Prompt:
Convert the text lines from all of the records below into one numbered list. Skip blank lines and leave the pictures out.

▬▬▬

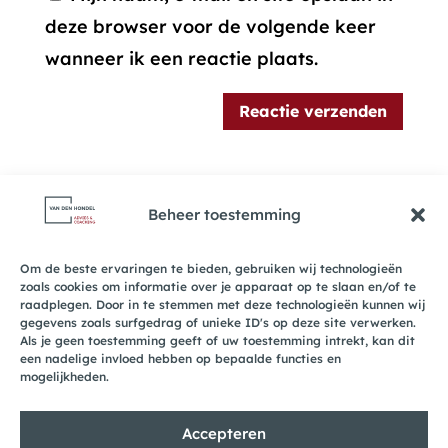
deze browser voor de volgende keer
wanneer ik een reactie plaats.
Beheer toestemming
Om de beste ervaringen te bieden, gebruiken wij technologieën
zoals cookies om informatie over je apparaat op te slaan en/of te
Recente reacties
raadplegen. Door in te stemmen met deze technologieën kunnen wij
gegevens zoals surfgedrag of unieke ID's op deze site verwerken.
Als je geen toestemming geeft of uw toestemming intrekt, kan dit
een nadelige invloed hebben op bepaalde functies en
mogelijkheden.
Accepteren
© 2026 van den Hondel Advies & Coaching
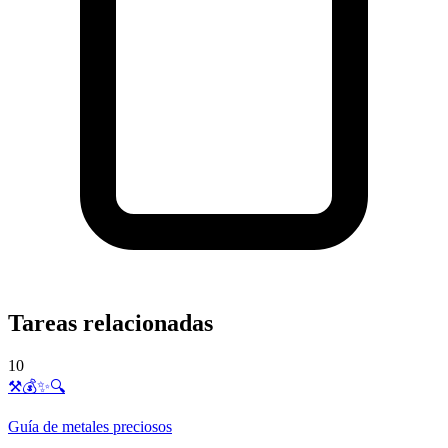
Tareas relacionadas
10
⚒️💰✨🔍
Guía de metales preciosos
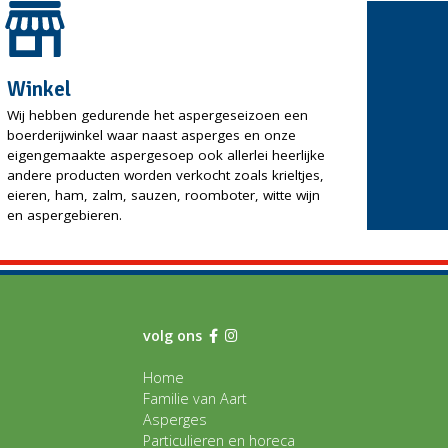
Winkel
Wij hebben gedurende het aspergeseizoen een
boerderijwinkel waar naast asperges en onze
eigengemaakte aspergesoep ook allerlei heerlijke
andere producten worden verkocht zoals krieltjes,
eieren, ham, zalm, sauzen, roomboter, witte wijn
en aspergebieren.
volg ons
Home
Familie van Aart
Asperges
Particulieren en horeca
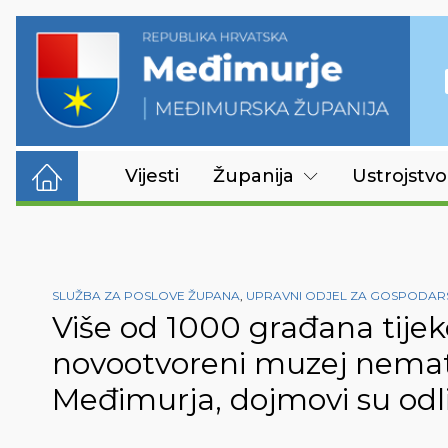
Vijesti
Županija
Ustrojstvo
SLUŽBA ZA POSLOVE ŽUPANA
,
UPRAVNI ODJEL ZA GOSPODARS
Više od 1000 građana tije
novootvoreni muzej nemate
Međimurja, dojmovi su odl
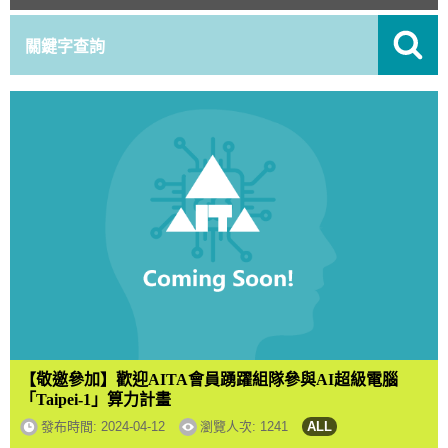
【敬邀參加】歡迎AITA會員踴躍組隊參與AI超級電腦
「Taipei-1」算力計畫
發布時間:
2024-04-12
瀏覽人次: 1241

▬▬▬

Task response:
1. deze browser voor de volgende keer
2. wanneer ik een reactie plaats.
3. Beheer toestemming
4. Om de beste ervaringen te bieden, gebruiken wij technologieën
5. zoals cookies om informatie over je apparaat op te slaan en/of te
6. Recente reacties
7. raadplegen. Door in te stemmen met deze technologieën kunnen wij
8. gegevens zoals surfgedrag of unieke ID's op deze site verwerken.
9. Als je geen toestemming geeft of uw toestemming intrekt, kan dit
10. een nadelige invloed hebben op bepaalde functies en
11. mogelijkheden.
12. Accepteren
13. © 2026 van den Hondel Advies & Coaching
14. Tareas relacionadas
15. 10
16. ⚒️💰✨🔍
17. Guía de metales preciosos
18. Winkel
19. Wij hebben gedurende het aspergeseizoen een
20. boerderijwinkel waar naast asperges en onze
21. eigengemaakte aspergesoep ook allerlei heerlijke
22. andere producten worden verkocht zoals krieltjes,
23. eieren, ham, zalm, sauzen, roomboter, witte wijn
24. en aspergebieren.
25. volg ons
26. Home
27. Familie van Aart
28. Asperges
29. Particulieren en horeca
30. Vijesti
31. Županija
32. Ustrojstvo
33. SLUŽBA ZA POSLOVE ŽUPANA
34. ,
35. UPRAVNI ODJEL ZA GOSPODARS
36. Više od 1000 građana tije
37. novootvoreni muzej nemate
38. Međimurja, dojmovi su odl
39. 【敬邀參加】歡迎AITA會員踴躍組隊參與AI超級電腦
40. 「Taipei-1」算力計畫
41. 發布時間:
42. 2024-04-12
43. 瀏覽人次: 1241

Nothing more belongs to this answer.